Print, word for word, the stretch of the history of computing page below starting with "History of Computing" and going on through "slow and tedious.".

■ **Page extract**:
#####

Monday, January 24, 2011

History of Computing I

The Abacus
The first efforts toward mechanical assistance aided in counting, not computation. An abacus is a mechanical device with beads sliding on rods, which is used as a counting device. It dates to at least the Roman Empire, and its ancestor, the counting board, was in use as far back as 500 B.C. The abacus is considered a counting device because all the computation is still done by the person using the device. The abacus did show, however, that a machine could be used to store numbers.


Jacquard’s Mechanical Loom
A loom is a machine for weaving a pattern into fabric. Early loom designs were operated by hand. For each “line” in the design, certain threads were “pulled” by an experienced weaver (or a poor worker under the direction of a weaver) to get the finished pattern. As you might guess, this process was slow and tedious.

In 1801, Frenchman Joseph-Marie Jacquard invented a mechanical loom in which threads had to be pulled at each stage in a pattern that was stored in a series of punch cards. A punch card encodes data with holes in specific locations. In the case of weaving, every thread that could be pulled had a location on the card. If there was a hole in that location, the thread was pulled. Jacquard’s loom used a series of these punch cards on a belt. The loom would weave the line dictated by the current card, then automatically advance to the next card.

Jacquard’s loom is not necessarily a computer, because it does no mathematical calculations, but it introduced the important idea of a programmable machine. The loom is a “universal weaver” that processes different sets of punch cards to make different woven fabrics.

Jacquard’s loom is not necessarily a computer, because it does no mathematical
calculations, but it introduced the important idea of a programmable machine. The loom
is a “universal weaver” that processes different sets of punch cards to make different
woven fabrics.


Babbage’s Counting Machine
Eventually someone put together a machine that could count and could execute a program, and wondered if a machine could be made to compute numbers. Charles Babbage, an English researcher, spent much of the 1800s trying to develop just such a machine.

One of Babbage’s early designs was for a device he called the “Difference Engine,” which produced successive terms in a mathematical series while an operator turned a crank. This may not seem a dramatic development, but at the time, mathematicians relied on tables of mathematical functions in which each value had been painstakingly calculated by hand. Thus, the Difference Engine was revolutionary.

#####

■ **Dataset**:
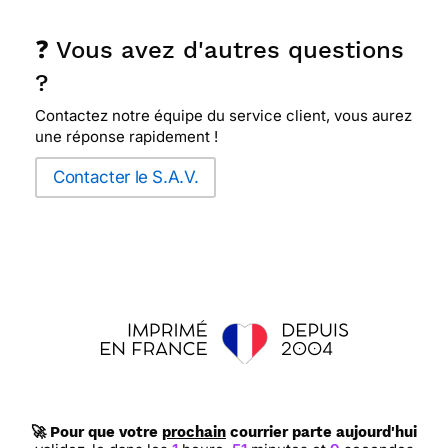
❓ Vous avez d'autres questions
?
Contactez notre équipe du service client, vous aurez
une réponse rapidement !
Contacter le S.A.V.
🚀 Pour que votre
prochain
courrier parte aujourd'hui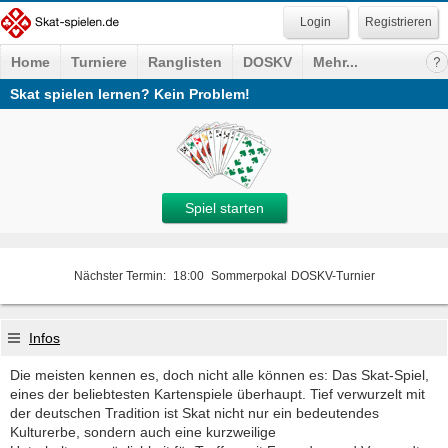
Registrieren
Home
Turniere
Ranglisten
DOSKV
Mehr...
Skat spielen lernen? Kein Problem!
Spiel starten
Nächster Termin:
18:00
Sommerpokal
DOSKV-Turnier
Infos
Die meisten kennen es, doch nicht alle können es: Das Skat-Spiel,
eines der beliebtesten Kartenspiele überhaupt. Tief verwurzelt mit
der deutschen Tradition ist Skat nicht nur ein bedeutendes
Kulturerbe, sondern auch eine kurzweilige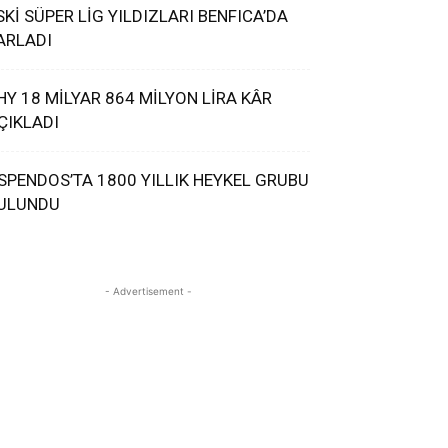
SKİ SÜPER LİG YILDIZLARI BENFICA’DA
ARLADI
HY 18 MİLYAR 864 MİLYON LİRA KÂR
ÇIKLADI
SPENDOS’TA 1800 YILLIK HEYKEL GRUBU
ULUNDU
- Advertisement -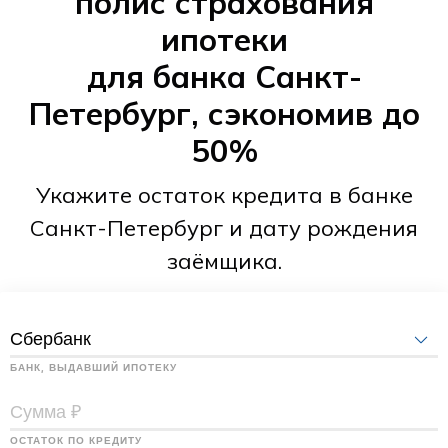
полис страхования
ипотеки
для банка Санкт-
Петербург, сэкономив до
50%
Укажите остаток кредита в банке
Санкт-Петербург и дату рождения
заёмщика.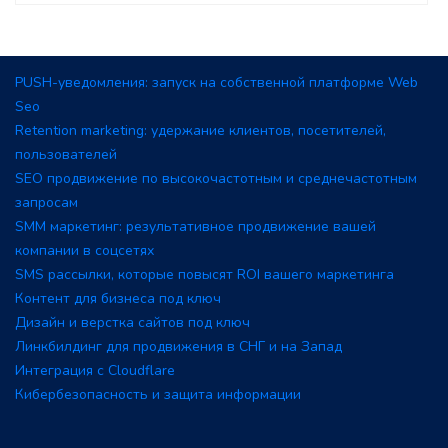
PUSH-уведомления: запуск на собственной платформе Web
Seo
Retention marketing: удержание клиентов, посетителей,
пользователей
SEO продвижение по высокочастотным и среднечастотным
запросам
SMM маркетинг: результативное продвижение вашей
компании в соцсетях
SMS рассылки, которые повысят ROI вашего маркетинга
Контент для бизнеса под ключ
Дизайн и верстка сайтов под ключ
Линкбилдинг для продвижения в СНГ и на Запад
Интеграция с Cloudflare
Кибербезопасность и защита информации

#####

■ **Response**:
History of Computing I

The Abacus
The first efforts toward mechanical assistance aided in counting, not computation. An abacus is a mechanical device with beads sliding on rods, which is used as a counting device. It dates to at least the Roman Empire, and its ancestor, the counting board, was in use as far back as 500 B.C. The abacus is considered a counting device because all the computation is still done by the person using the device. The abacus did show, however, that a machine could be used to store numbers.


Jacquard’s Mechanical Loom
A loom is a machine for weaving a pattern into fabric. Early loom designs were operated by hand. For each “line” in the design, certain threads were “pulled” by an experienced weaver (or a poor worker under the direction of a weaver) to get the finished pattern. As you might guess, this process was slow and tedious.